I have no idea what to eat anymore.” For the Europeans now battling an outbreak of
E. coli O104:H4 sickness and even death by this pathogen are very real fears by both vegetable farmers and non-ag consumers. Lost crops and lost revenues also seriously afflict the vegetable farmers. Everyone from consumers to producers shares an equal magnitude of concern for food safety.
Honestly, though, when you think of
E. coli, doesn’t beef come to mind first? This is probably because the pathogen’s fame debuted in a hamburger served at Jack in the Box in 1993. Since then, the Checkoff dollars from beef cattlemen (a program that extracts $1 a head in every cattle sale) have overwhelmed the scientific community with over $30 million for beef safety research. Also, every year the beef industry spends $550 million to validate and conduct their safety control methods (See the
Cattlemen’s Stewardship Review).
E. coli is now primarily a fresh produce issue.
What I find frustrating is that there have been some claims (namely the ones made in The Omnivore’s Dilemma by Michael Pollan, and the film Food, Inc.) that grass-finished beef is “safer” than grain-finished beef because the grass-based diet does not culture an optimal, acidic, E. coli environment like a grain-based diet does.

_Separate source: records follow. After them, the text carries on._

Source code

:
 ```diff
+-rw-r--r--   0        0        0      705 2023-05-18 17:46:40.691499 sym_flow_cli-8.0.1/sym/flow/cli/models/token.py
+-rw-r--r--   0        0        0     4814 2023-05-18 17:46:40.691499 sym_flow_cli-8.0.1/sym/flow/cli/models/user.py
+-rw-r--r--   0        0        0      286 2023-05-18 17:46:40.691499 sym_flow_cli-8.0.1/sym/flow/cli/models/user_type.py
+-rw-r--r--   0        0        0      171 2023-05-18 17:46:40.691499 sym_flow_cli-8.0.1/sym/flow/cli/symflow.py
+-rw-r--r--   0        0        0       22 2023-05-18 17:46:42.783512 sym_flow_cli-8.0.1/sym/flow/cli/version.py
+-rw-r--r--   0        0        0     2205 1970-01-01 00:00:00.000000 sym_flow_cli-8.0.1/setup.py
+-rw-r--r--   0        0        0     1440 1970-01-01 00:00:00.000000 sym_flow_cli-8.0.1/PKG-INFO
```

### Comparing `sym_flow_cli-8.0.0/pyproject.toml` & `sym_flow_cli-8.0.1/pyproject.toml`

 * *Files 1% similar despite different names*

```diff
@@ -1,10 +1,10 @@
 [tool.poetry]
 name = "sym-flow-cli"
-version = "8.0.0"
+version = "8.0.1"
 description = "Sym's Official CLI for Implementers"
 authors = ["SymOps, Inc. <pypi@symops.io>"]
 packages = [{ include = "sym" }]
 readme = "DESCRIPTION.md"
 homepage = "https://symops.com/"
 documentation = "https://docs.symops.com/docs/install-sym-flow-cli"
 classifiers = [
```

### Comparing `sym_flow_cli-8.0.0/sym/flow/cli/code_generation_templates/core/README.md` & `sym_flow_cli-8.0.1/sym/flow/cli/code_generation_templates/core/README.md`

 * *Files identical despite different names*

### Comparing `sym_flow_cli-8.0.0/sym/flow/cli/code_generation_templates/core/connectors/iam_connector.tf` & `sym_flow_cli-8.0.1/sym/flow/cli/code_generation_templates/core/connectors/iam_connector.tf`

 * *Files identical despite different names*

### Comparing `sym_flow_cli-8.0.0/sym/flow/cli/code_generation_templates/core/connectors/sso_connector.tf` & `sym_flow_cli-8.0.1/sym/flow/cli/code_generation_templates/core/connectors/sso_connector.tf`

FALSE.
What a naïvely dangerous claim to make, and on such faulty science! These two media venues have championed the “junk science” of a pilot study conducted at Cornell testing the “Effect of grain-feeding on the numbers of E. coli in the colonic digesta of cattle (a) and their survival of an acid shock (b) (pH 2.0, 1h). Cattle (three animals, three observations per animal) were fed three ratios of timothy hay to grain (10:90, 55:45, 100:0).” (Russell et al., 2001, the review paper that was able to publish unpublishable data). Look back at the description I gave. Three cattle on three diets? Three observations? That’s like someone assigning you, me, and Dirk Nowitzki Rice Krispies, Cocoa Puffs, and Frosted Flakes, respectively, and after three basketball games concluding that Frosted Flakes is the best cereal for enhancing athleticism. Okay, an extreme example, but you get my point in that without having sufficient replication (a large sample population), it’s not scientific.
If warding off
E. coli were as simple as feeding cattle hay, wouldn’t the entire beef industry follow suit? Quite to the contrary, it was found by a referee-journal publication in
Calloway et al. (2009) that it is in fact when the rumen pH is
highest (least acidic, especially when the rumen is empty or sometimes when it is full of a high-fiber, grain-free diet) that
E. coli proliferate. Because of this, cattle feeders have changed their fasting protocols before slaughter.
I’m going to wash my American-grown vegetables before stacking them on my 160ºF hamburger patty tonight…and I’ll have a salad on the side. What do you Think?